Читаем The Currents Of Space полностью

"Or a heating unit someone forgot to turn off."

"There is no drain on our power supply, my Lady. We are ready to investigate, my Lady, and ask only that you first retire to your room."

She nodded silently and left the room. Two minutes later his calm voice spoke unhurriedly into the communi-tube. "Break into Emergency Stores."

Myrlyn Terens, had he released his taut nerves the slightest, might easily, and even thankfully, have gone into hysteria. He had been a trifle too late in returning to the bakery. They had already left it and it was only by good fortune that he Met them in the street. His next action had been dictated; it was in no way a matter of free choice; and the Baker lay quite horribly dead before him.

Afterward, with the crowd swirling, Rik and Valona melting into the crowd, and the air-cars of the patrollers, the real patrollers, beginning to put in their vulture appearance, what could he do?

His first impulse to race after Rik he quickly fought down. It would do no good. He would never find them, and there was too great a chance that the patrollers would not miss him. He scurried in another direction, toward the bakery.

His only chance lay in the patroller organization itself. There had been generations of a quiet life. At least there had been no Florinian revolts to speak of in two centuries. The institution of the Townman (he grinned savagely at the thought) had worked wonders and the patrollers had only perfunctory police duties since. They lacked the fine-pointed teamwork that would have developed under more strenuous conditions.

It had been possible for him to walk into a patroller station at dawn, where his description must have already been sent, though obviously it had not been much regarded. The lone patroller on duty was a mixture of indifference and sulkiness. Terens had been asked to state his business, but his business included a plastic two-by-four he had wrenched from the side of a crazy hovel at the outskirts of town.

He had brought it down upon the patroller's skull, changed clothing and weapons. The list of his crimes was already so formidable that it did not bother him in the least to discover that the patroller had been killed, not stunned.

Yet he was still at large and the rusty machinery of patroller justice had so far creaked after him in vain.

He was at the bakery. The Baker's elderly helper, standing in the doorway in a vain attempt to peer knowledge of the disturbance into himself, squeaked thinly at the sight of the dread black and silver of patrollerhood and oozed back into his shop.

The Townman lunged after him, crumpling the man's loose, floury collar into his pudgy fist and twisting. "Where was the Baker going?"

The old man's lips yawned open, but no sound came.

The Townman said, "I killed a man two minutes ago. I don't care if I kill another."

"Please. Please. I do not know, sir."

"'You will die for not knowing."

"But he did not tell me. He made some sort of reservations."

"You have overheard so much, have you? What else did you overhear?"

"He mentioned Wotex once. I think the reservations were on a spaceship."

Terens thrust him away.

He would have to wait. He would have to let the worst of the excitement outside die. He would have to risk the arrival of real patrollers at the bakery.

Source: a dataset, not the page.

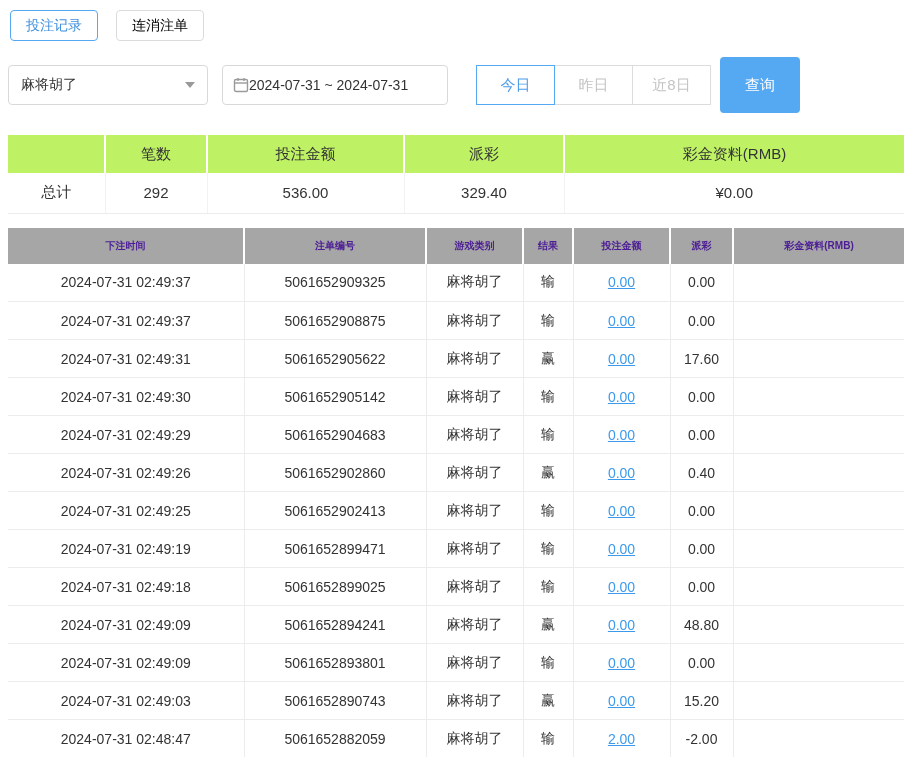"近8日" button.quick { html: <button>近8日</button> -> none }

But not for long. Not for long. He could guess what his erstwhile companions would do. Rik was unpredictable, of course, but Valona was an intelligent girl. From the way they ran, they must have taken him for a patroller indeed and Valona was sure to decide that their only safety lay in continuing the flight that the Baker had begun for them.

The Baker had made reservations for them. A spaceship would be waiting. They would be there.

And he would have to be there first.

There was this about the desperation of the situation. Nothing more mattered. If he lost Rik, if he lost that potential weapon against the tyrants of Sark, his life was a small additional loss.

So when he left, it was without a qualm, though it was broad daylight, though the patrollers must know by now it was a man in patroller uniform they sought, and though two air-cars were in easy sight.

Terens knew the spaceport that would be involved. There was only one of its type on the planet. There were a dozen tiny ones in Upper City for the private use of space-yachts and there were hundreds all over the planet for the exclusive use of the ungainly freighters that carried gigantic bolts of kyrt cloth to Sark, and machinery and simple consumer goods back. But among all those there was only one spaceport for the use of ordinary travelers, for the poorer Sarldtes, Florinian civil servants and the few foreigners who managed to obtain permission to visit Florina.

The Florinian at the port's entry gate observed Terens' approach with every symptom of lively interest. The vacuum that surrounded him had grown insupportable.